Exercise details - Rewrite all of the entries below, putting "shading" wherever "background" appears and leaving everything else unchanged.

Supplied data -
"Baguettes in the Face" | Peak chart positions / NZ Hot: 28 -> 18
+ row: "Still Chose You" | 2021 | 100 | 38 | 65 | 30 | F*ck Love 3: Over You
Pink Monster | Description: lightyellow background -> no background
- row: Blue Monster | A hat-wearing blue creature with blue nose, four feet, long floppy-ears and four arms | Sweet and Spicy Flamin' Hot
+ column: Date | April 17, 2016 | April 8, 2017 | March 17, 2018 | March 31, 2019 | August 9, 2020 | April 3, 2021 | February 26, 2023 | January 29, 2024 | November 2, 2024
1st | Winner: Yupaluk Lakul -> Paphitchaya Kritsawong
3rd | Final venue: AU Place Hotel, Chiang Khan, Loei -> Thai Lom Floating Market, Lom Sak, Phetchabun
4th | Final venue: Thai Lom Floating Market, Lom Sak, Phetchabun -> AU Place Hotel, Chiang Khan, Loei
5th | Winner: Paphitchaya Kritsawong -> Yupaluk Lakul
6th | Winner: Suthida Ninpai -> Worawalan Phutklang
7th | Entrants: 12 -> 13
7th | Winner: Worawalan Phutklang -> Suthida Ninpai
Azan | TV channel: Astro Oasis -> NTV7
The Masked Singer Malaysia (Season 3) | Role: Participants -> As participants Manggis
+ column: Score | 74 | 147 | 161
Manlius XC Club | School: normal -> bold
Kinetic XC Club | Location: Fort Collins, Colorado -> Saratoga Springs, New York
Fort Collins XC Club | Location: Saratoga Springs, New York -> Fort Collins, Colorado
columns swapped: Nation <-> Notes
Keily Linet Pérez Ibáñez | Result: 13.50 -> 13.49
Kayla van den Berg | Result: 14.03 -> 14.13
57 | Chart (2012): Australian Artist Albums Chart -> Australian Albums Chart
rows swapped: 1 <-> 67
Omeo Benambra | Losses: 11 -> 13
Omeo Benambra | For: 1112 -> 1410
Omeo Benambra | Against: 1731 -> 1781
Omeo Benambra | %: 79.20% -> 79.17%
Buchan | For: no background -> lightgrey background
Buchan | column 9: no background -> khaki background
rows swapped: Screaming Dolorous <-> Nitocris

Response below -
"Baguettes in the Face" | Peak chart positions / NZ Hot: 28 -> 18
+ row: "Still Chose You" | 2021 | 100 | 38 | 65 | 30 | F*ck Love 3: Over You
Pink Monster | Description: lightyellow shading -> no shading
- row: Blue Monster | A hat-wearing blue creature with blue nose, four feet, long floppy-ears and four arms | Sweet and Spicy Flamin' Hot
+ column: Date | April 17, 2016 | April 8, 2017 | March 17, 2018 | March 31, 2019 | August 9, 2020 | April 3, 2021 | February 26, 2023 | January 29, 2024 | November 2, 2024
1st | Winner: Yupaluk Lakul -> Paphitchaya Kritsawong
3rd | Final venue: AU Place Hotel, Chiang Khan, Loei -> Thai Lom Floating Market, Lom Sak, Phetchabun
4th | Final venue: Thai Lom Floating Market, Lom Sak, Phetchabun -> AU Place Hotel, Chiang Khan, Loei
5th | Winner: Paphitchaya Kritsawong -> Yupaluk Lakul
6th | Winner: Suthida Ninpai -> Worawalan Phutklang
7th | Entrants: 12 -> 13
7th | Winner: Worawalan Phutklang -> Suthida Ninpai
Azan | TV channel: Astro Oasis -> NTV7
The Masked Singer Malaysia (Season 3) | Role: Participants -> As participants Manggis
+ column: Score | 74 | 147 | 161
Manlius XC Club | School: normal -> bold
Kinetic XC Club | Location: Fort Collins, Colorado -> Saratoga Springs, New York
Fort Collins XC Club | Location: Saratoga Springs, New York -> Fort Collins, Colorado
columns swapped: Nation <-> Notes
Keily Linet Pérez Ibáñez | Result: 13.50 -> 13.49
Kayla van den Berg | Result: 14.03 -> 14.13
57 | Chart (2012): Australian Artist Albums Chart -> Australian Albums Chart
rows swapped: 1 <-> 67
Omeo Benambra | Losses: 11 -> 13
Omeo Benambra | For: 1112 -> 1410
Omeo Benambra | Against: 1731 -> 1781
Omeo Benambra | %: 79.20% -> 79.17%
Buchan | For: no shading -> lightgrey shading
Buchan | column 9: no shading -> khaki shading
rows swapped: Screaming Dolorous <-> Nitocris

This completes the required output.